= Samuel Cook (artist) =

English painter

Samuel Cook (1806-1859) was an English watercolour artist.

==Life==
He was born in at Camelford in Cornwall. At the age of nine he was apprenticed to a firm of woollen manufacturers in the town, where during the intervals of his duties he would amuse himself with making drawings in chalk on the floor of the factory, to the annoyance of his employers, one of whom declared that "he would never be fit for anything but a limner". On the expiry of his apprenticeship he went to Plymouth, where he set up as a painter and glazier. Every hour he could snatch from business, however, was devoted to sketching from nature.
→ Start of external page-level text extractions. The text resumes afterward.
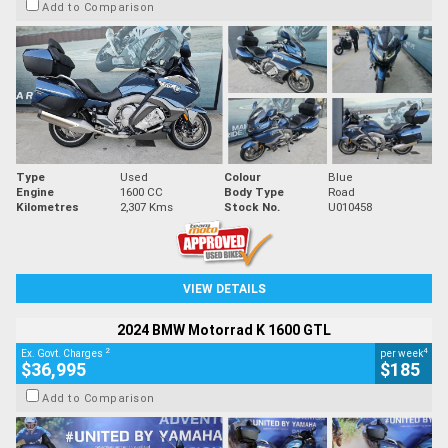
Add to Comparison
Type
Used
Colour
Blue
Engine
1600 CC
Body Type
Road
Kilometres
2,307 Kms
Stock No.
U010458
VIEW DETAILS
2024 BMW Motorrad K 1600 GTL
2
4
Ex. Govt. Charges
per week
$36,995
$185
Add to Comparison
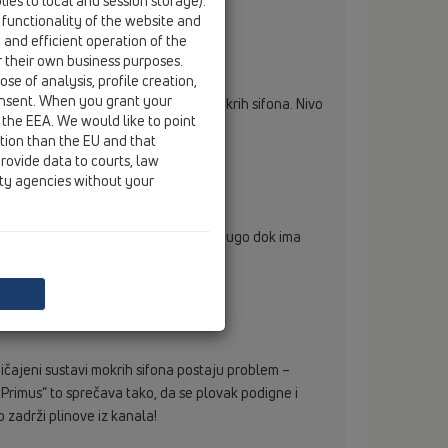
ies to local and session storage).
 functionality of the website and
e and efficient operation of the
r their own business purposes.
se of analysis, profile creation,
onsent. When you grant your
e identična kao i kod uobičajenih mokrih sifona. Nivo
 the EEA. We would like to point
ction than the EU and that
rovide data to courts, law
ity agencies without your
 je oduvijek poznati problem. Tako dugo dok ima
odiru van.
čajeni sustavi mokrih sifona postaju problem –
 „Primus“ to sprečava tako, da se plovak podigne i
o zadrži plinove iz kanala!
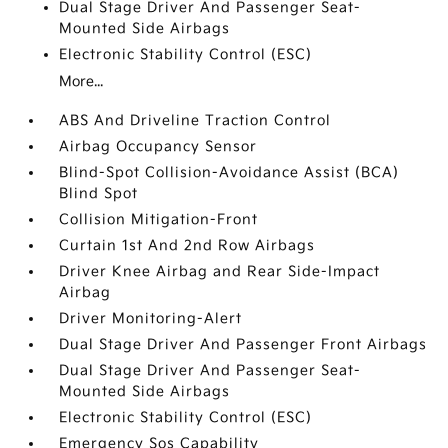
Dual Stage Driver And Passenger Seat-
Mounted Side Airbags
Electronic Stability Control (ESC)
More...
ABS And Driveline Traction Control
Airbag Occupancy Sensor
Blind-Spot Collision-Avoidance Assist (BCA)
Blind Spot
Collision Mitigation-Front
Curtain 1st And 2nd Row Airbags
Driver Knee Airbag and Rear Side-Impact
Airbag
Driver Monitoring-Alert
Dual Stage Driver And Passenger Front Airbags
Dual Stage Driver And Passenger Seat-
Mounted Side Airbags
Electronic Stability Control (ESC)
Emergency Sos Capability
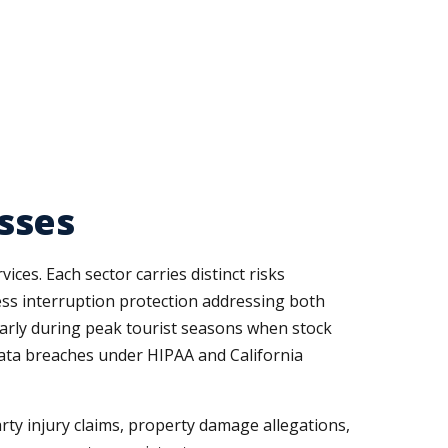
sses
ces. Each sector carries distinct risks
ness interruption protection addressing both
larly during peak tourist seasons when stock
 data breaches under HIPAA and California
arty injury claims, property damage allegations,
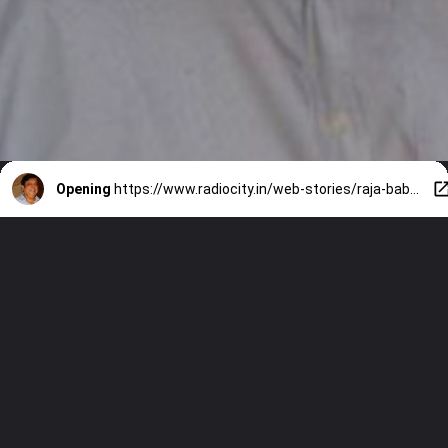
Opening
https://www.radiocity.in/web-stories/raja-babu-to-partner-9-greatest-david-dhawan-comedy-movies-6528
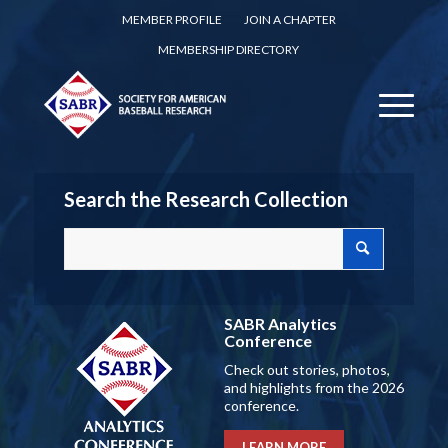
MEMBER PROFILE
JOIN A CHAPTER
MEMBERSHIP DIRECTORY
Search the Research Collection
SABR Analytics
Conference
Check out stories, photos,
and highlights from the 2026
conference.
LEARN MORE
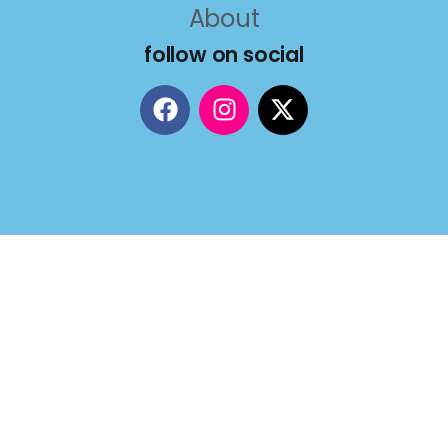
About
follow on social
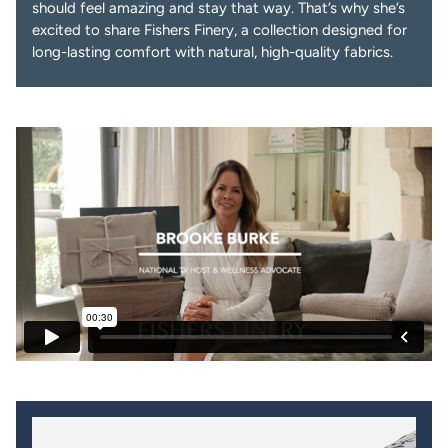
should feel amazing and stay that way. That’s why she’s
excited to share Fishers Finery, a collection designed for
long-lasting comfort with natural, high-quality fabrics.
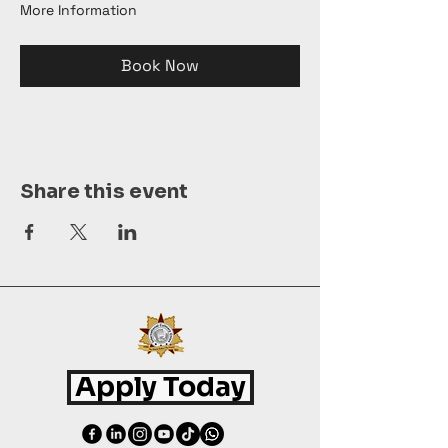
More Information
Book Now
Share this event
Apply Today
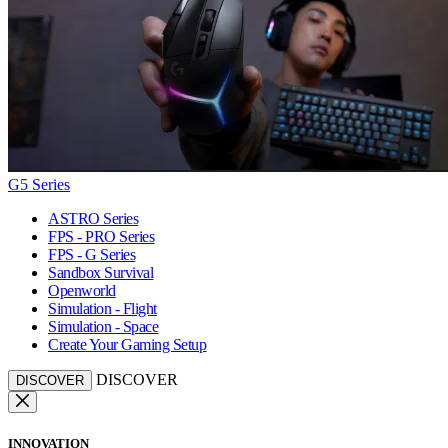
G5 Series
ASTRO Series
FPS - PRO Series
FPS - G Series
Sandbox Survival
Openworld
Simulation - Flight
Simulation - Space
Create Your Gaming Setup
DISCOVER
DISCOVER
INNOVATION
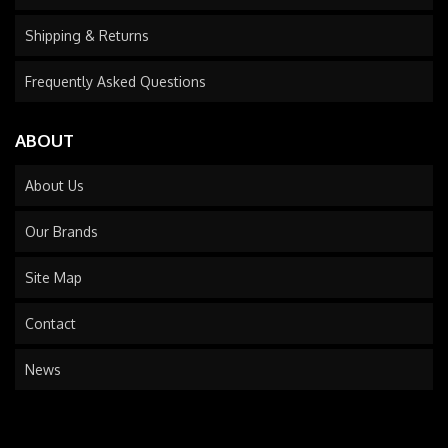
Shipping & Returns
Frequently Asked Questions
ABOUT
About Us
Our Brands
Site Map
Contact
News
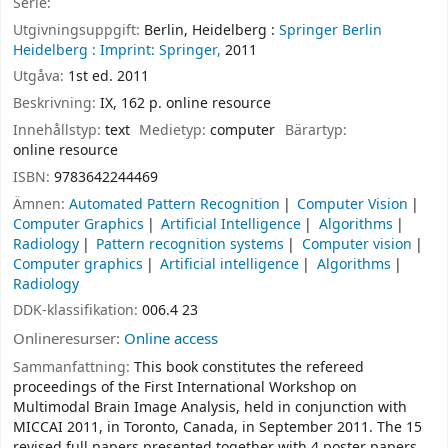
Serie:
Utgivningsuppgift:
Berlin, Heidelberg :
Springer Berlin
Heidelberg :
Imprint: Springer,
2011
Utgåva:
1st ed. 2011
Beskrivning:
IX, 162 p. online resource
Innehållstyp:
text
Medietyp:
computer
Bärartyp:
online resource
ISBN:
9783642244469
Ämnen:
Automated Pattern Recognition
Computer Vision
Computer Graphics
Artificial Intelligence
Algorithms
Radiology
Pattern recognition systems
Computer vision
Computer graphics
Artificial intelligence
Algorithms
Radiology
DDK-klassifikation:
006.4 23
Onlineresurser:
Online access
Sammanfattning:
This book constitutes the refereed
proceedings of the First International Workshop on
Multimodal Brain Image Analysis, held in conjunction with
MICCAI 2011, in Toronto, Canada, in September 2011. The 15
revised full papers presented together with 4 poster papers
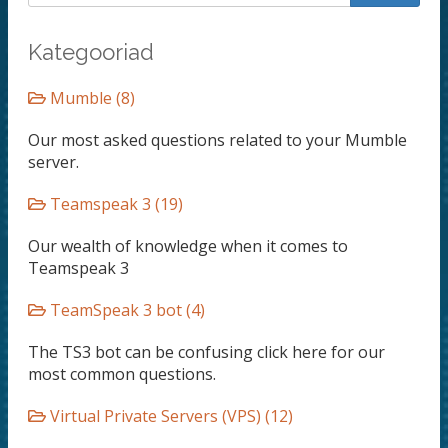
Kategooriad
Mumble (8)
Our most asked questions related to your Mumble
server.
Teamspeak 3 (19)
Our wealth of knowledge when it comes to
Teamspeak 3
TeamSpeak 3 bot (4)
The TS3 bot can be confusing click here for our
most common questions.
Virtual Private Servers (VPS) (12)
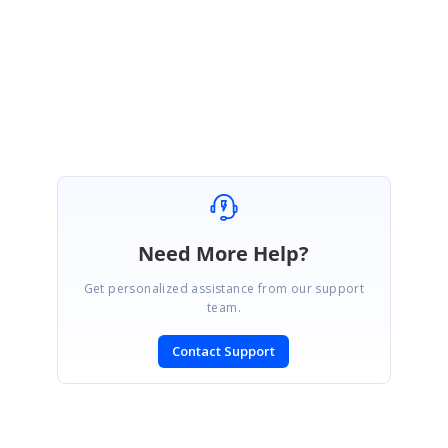
Thank you,
Jai Ganesh S
Need More Help?
Get personalized assistance from our support
team.
Contact Support
SIGN IN
To post a reply.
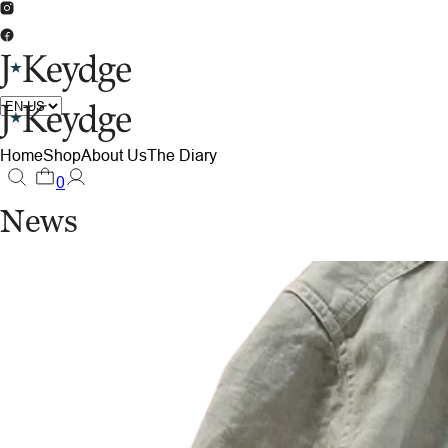
Home
Shop
About Us
The Diary
0
News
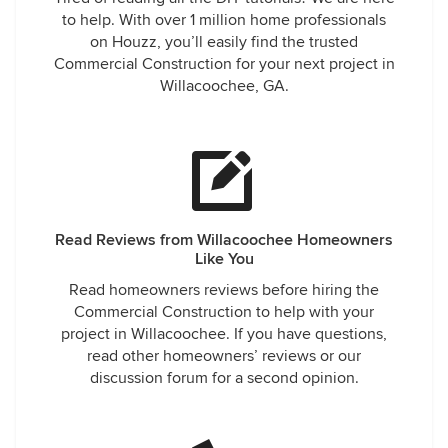
to help. With over 1 million home professionals
on Houzz, you’ll easily find the trusted
Commercial Construction for your next project in
Willacoochee, GA.
Read Reviews from Willacoochee Homeowners
Like You
Read homeowners reviews before hiring the
Commercial Construction to help with your
project in Willacoochee. If you have questions,
read other homeowners’ reviews or our
discussion forum for a second opinion.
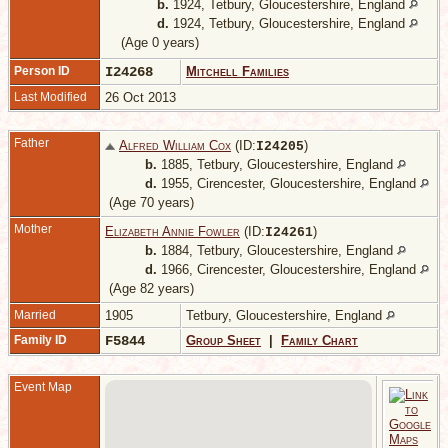
b.
1924, Tetbury, Gloucestershire, England
d.
1924, Tetbury, Gloucestershire, England
(Age 0 years)
Person ID
I24268
Mitchell Families
Last Modified
26 Oct 2013
Father
Alfred William Cox
(ID:
)
I
24205
b.
1885, Tetbury, Gloucestershire, England
d.
1955, Cirencester, Gloucestershire, England
(Age 70 years)
Mother
Elizabeth Annie Fowler
(ID:
)
I
24261
b.
1884, Tetbury, Gloucestershire, England
d.
1966, Cirencester, Gloucestershire, England
(Age 82 years)
Married
1905
Tetbury, Gloucestershire, England
Family ID
F5844
Group Sheet
|
Family Chart
Event Map
T
G
E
In 1830 he became a member of the New Society of Painters in Water Colours (now the Royal Institute of Painters in Water Colours), to whose annual exhibition he became a regular contributor, chiefly of coastal scenes, until his death 1859.

An obituary in The Art Journal said of him: Always weak as a colourist, and especially so when his pictures hung in juxtaposition with some of the deeptoned works of his contemporaries...
 there was yet in them such quiet, simple truth, and so much real artistic feeling united with skilful manipulation, that it was impossible to study them and not be convinced they were the productions of one possessing refined taste, poetical conception, knowledge of natural effects, and sound judgment in the management of subject matter.

A view of Stonehouse, Plymouth by him is in the Victoria and Albert Museum in London.